Jean Rochefort s'en est allé le 9 octobre à 87 ans, laissant derrière lui environ 130 prestations dans des films pour lesquels il a été récompensé aux César – Que la fête commence et Le Crabe-tambour – et qui ont brillé au box-office : on citera ainsi Le Placard, Le Château de ma mère, Cartouche ou plus récemment Ne le dis à personne. L'acteur a la fameuse moustache jouissait d'une immense popularité, nourrie par son talent, son élégance, sa bienveillance et son humour. Pour son fils Pierre, né de son couple avec Nicole Garcia, le comédien était aussi un homme complexe et multiple. En effet, la casquette d'acteur lui sied parfaitement, mais il possède aussi d'autres visages...
"Successivement cavalier, propriétaire, éleveur, dirigeant et commentateur à succès, Rochefort ne quitta plus le monde équestre, le cinéma devenant parfois seulement un moyen de financer sa passion. Il parlait alors de ses fameux films 'avoine', des nanars vite oubliés mais rémunérateurs", écrit Stéphane Kohler dans L'Équipe. Décrivant la passion de l'acteur pour ses chevaux, Céline Nony, journaliste dans le même journal, raconte qu'il est devenu en 2001 président d'honneur de la fédération française d'équitation. Un goût pour le sport équestre qui lui venait de son grand-père, cocher à Dinan. "L'animal me bouleversait par sa féminité, son élégance", disait-il à L'Équipe en 2003. Cette passion, il l'a transmise à sa fille Louise, dont la mère est sa veuve Françoise Vidal, et l'a partagée avec son grand ami Guillaume Canet.
Bien que dandy et gentleman, Jean Rochefort n'avait pas peur de dire ce qu'il pensait. Il avait ainsi pris position contre les corridas en soutenant les opposants à la tauromachie et en devenant membre du comité d'honneur de l'Alliance Anti-corrida. Il avait alors écrit : "Je tenais à vous dire que je partage votre combat et que je suis à 100% avec vous. La corrida n'est en rien un combat d'égal à égal : le taureau se bat contre le chiffon rouge pendant que le torero, lui, combat l'animal !"

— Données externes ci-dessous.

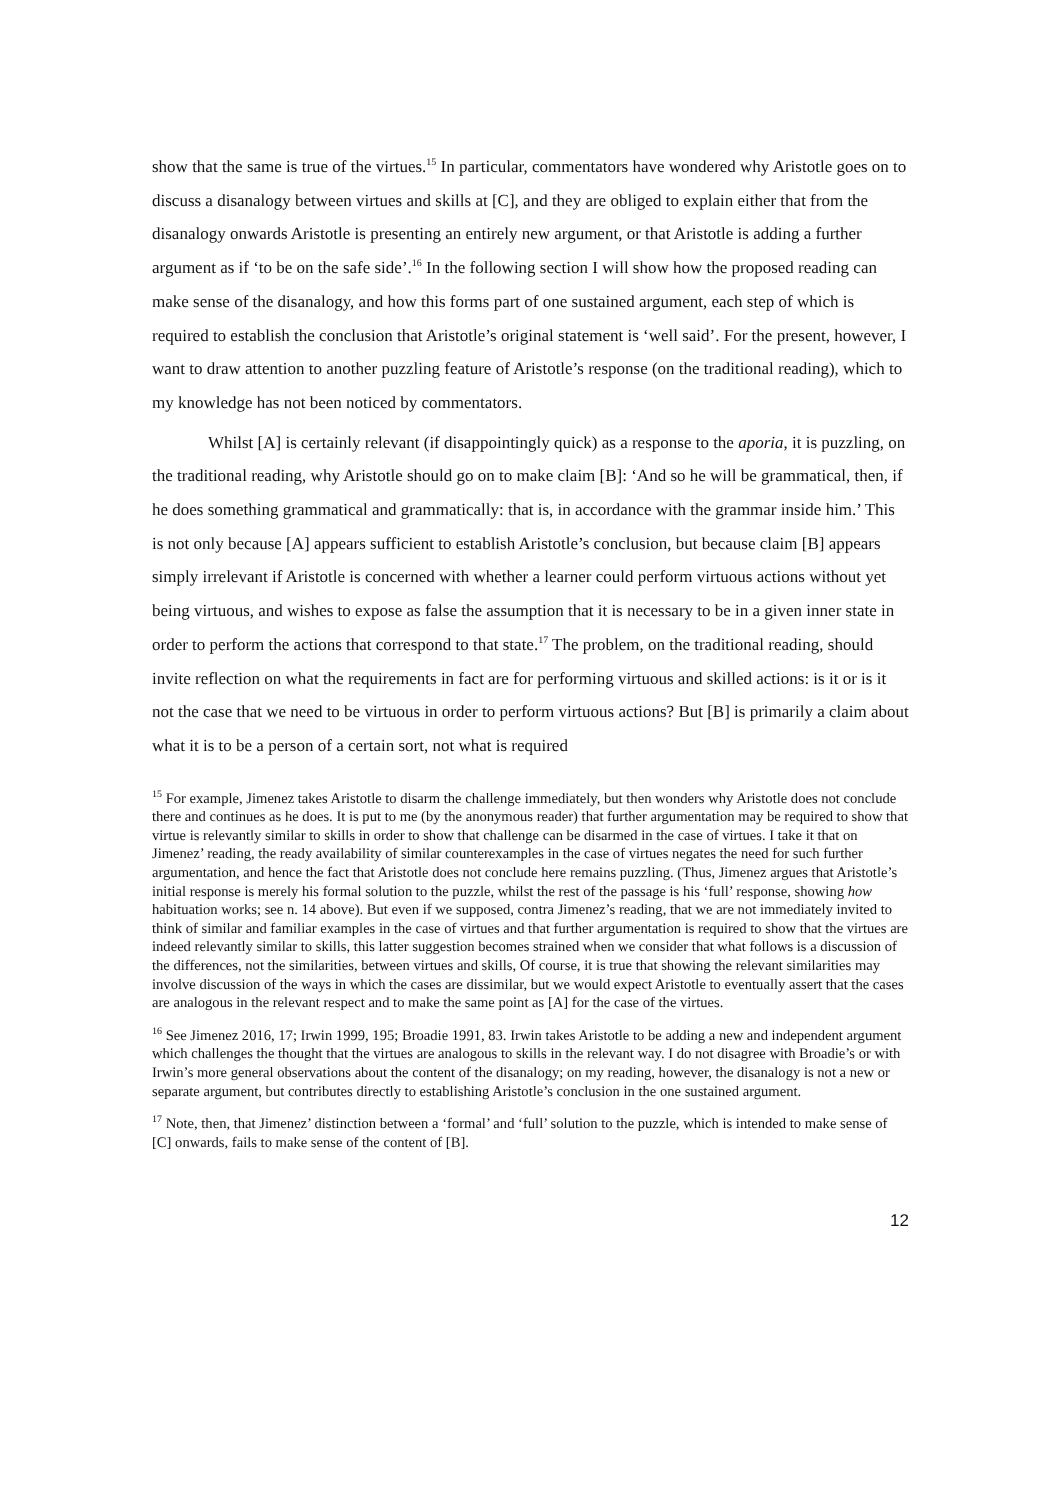show that the same is true of the virtues.<sup>15</sup> In particular, commentators have wondered why Aristotle goes on to discuss a disanalogy between virtues and skills at [C], and they are obliged to explain either that from the disanalogy onwards Aristotle is presenting an entirely new argument, or that Aristotle is adding a further argument as if ‘to be on the safe side’.<sup>16</sup> In the following section I will show how the proposed reading can make sense of the disanalogy, and how this forms part of one sustained argument, each step of which is required to establish the conclusion that Aristotle’s original statement is ‘well said’. For the present, however, I want to draw attention to another puzzling feature of Aristotle’s response (on the traditional reading), which to my knowledge has not been noticed by commentators.
Whilst [A] is certainly relevant (if disappointingly quick) as a response to the aporia, it is puzzling, on the traditional reading, why Aristotle should go on to make claim [B]: ‘And so he will be grammatical, then, if he does something grammatical and grammatically: that is, in accordance with the grammar inside him.’ This is not only because [A] appears sufficient to establish Aristotle’s conclusion, but because claim [B] appears simply irrelevant if Aristotle is concerned with whether a learner could perform virtuous actions without yet being virtuous, and wishes to expose as false the assumption that it is necessary to be in a given inner state in order to perform the actions that correspond to that state.<sup>17</sup> The problem, on the traditional reading, should invite reflection on what the requirements in fact are for performing virtuous and skilled actions: is it or is it not the case that we need to be virtuous in order to perform virtuous actions? But [B] is primarily a claim about what it is to be a person of a certain sort, not what is required
<sup>15</sup> For example, Jimenez takes Aristotle to disarm the challenge immediately, but then wonders why Aristotle does not conclude there and continues as he does. It is put to me (by the anonymous reader) that further argumentation may be required to show that virtue is relevantly similar to skills in order to show that challenge can be disarmed in the case of virtues. I take it that on Jimenez’ reading, the ready availability of similar counterexamples in the case of virtues negates the need for such further argumentation, and hence the fact that Aristotle does not conclude here remains puzzling. (Thus, Jimenez argues that Aristotle’s initial response is merely his formal solution to the puzzle, whilst the rest of the passage is his ‘full’ response, showing how habituation works; see n. 14 above). But even if we supposed, contra Jimenez’s reading, that we are not immediately invited to think of similar and familiar examples in the case of virtues and that further argumentation is required to show that the virtues are indeed relevantly similar to skills, this latter suggestion becomes strained when we consider that what follows is a discussion of the differences, not the similarities, between virtues and skills, Of course, it is true that showing the relevant similarities may involve discussion of the ways in which the cases are dissimilar, but we would expect Aristotle to eventually assert that the cases are analogous in the relevant respect and to make the same point as [A] for the case of the virtues.
<sup>16</sup> See Jimenez 2016, 17; Irwin 1999, 195; Broadie 1991, 83. Irwin takes Aristotle to be adding a new and independent argument which challenges the thought that the virtues are analogous to skills in the relevant way. I do not disagree with Broadie’s or with Irwin’s more general observations about the content of the disanalogy; on my reading, however, the disanalogy is not a new or separate argument, but contributes directly to establishing Aristotle’s conclusion in the one sustained argument.
<sup>17</sup> Note, then, that Jimenez’ distinction between a ‘formal’ and ‘full’ solution to the puzzle, which is intended to make sense of [C] onwards, fails to make sense of the content of [B].
12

Dans le show business, Jean Rochefort était loin également d'avoir un discours politiquement correct, taclant dans Le Progrès "l'ange gardien" de TF1, Mimie Mathy, "notre grande artiste populaire" : "Vous avez déjà regardé Joséphine, ange gardien ? Je m'en suis tapé un en entier. C'est pas possible, elle assassine nos contemporains". Plus tard dans Le Figaro Magazine, il s'était attaqué aux humoristes : "Il y a eu l'arrivée des acteurs de one-man show, qui sont destructeurs de situation. Ils jouent toujours en étant conscients que la caméra les filme."
Papa de cinq enfants, Jean Rochefort a tenu le rôle que les bambins des années 1980 ont tous gardé en mémoire : celui de présentateur des Aventures de Winnie l'Ourson du Disney Channel sur FR3 et sur des disques. Sa voix rassurante a bercé l'enfance de nombreux Français. À partir de 1987, il a été remplacé par Vincent Perrot. Plus récemment, il avait usé de son beau timbre pour Jack et la Mécanique du coeur, se glissant dans la peau de Georges Méliès.
Le "Boloss"
L'acteur au phrasé parfait, fin et drôlissime, s'était prêté à un exercice on-ne-peut-plus truculent pour Les Boloss des Belles Lettres. Tout commence par un Tumblr de Quentin Leclerc et Michel Pimpant qui réinventent les grands classiques de la littérature en utilisant l'argot des quartiers. Le tandem réussit à attirer l'attention de Jean Rochefort qui revisite Madame Bovary de Gustave Flaubert. Si si ! Et force est de reconnaître qu'il maîtrisait le flow comme personne.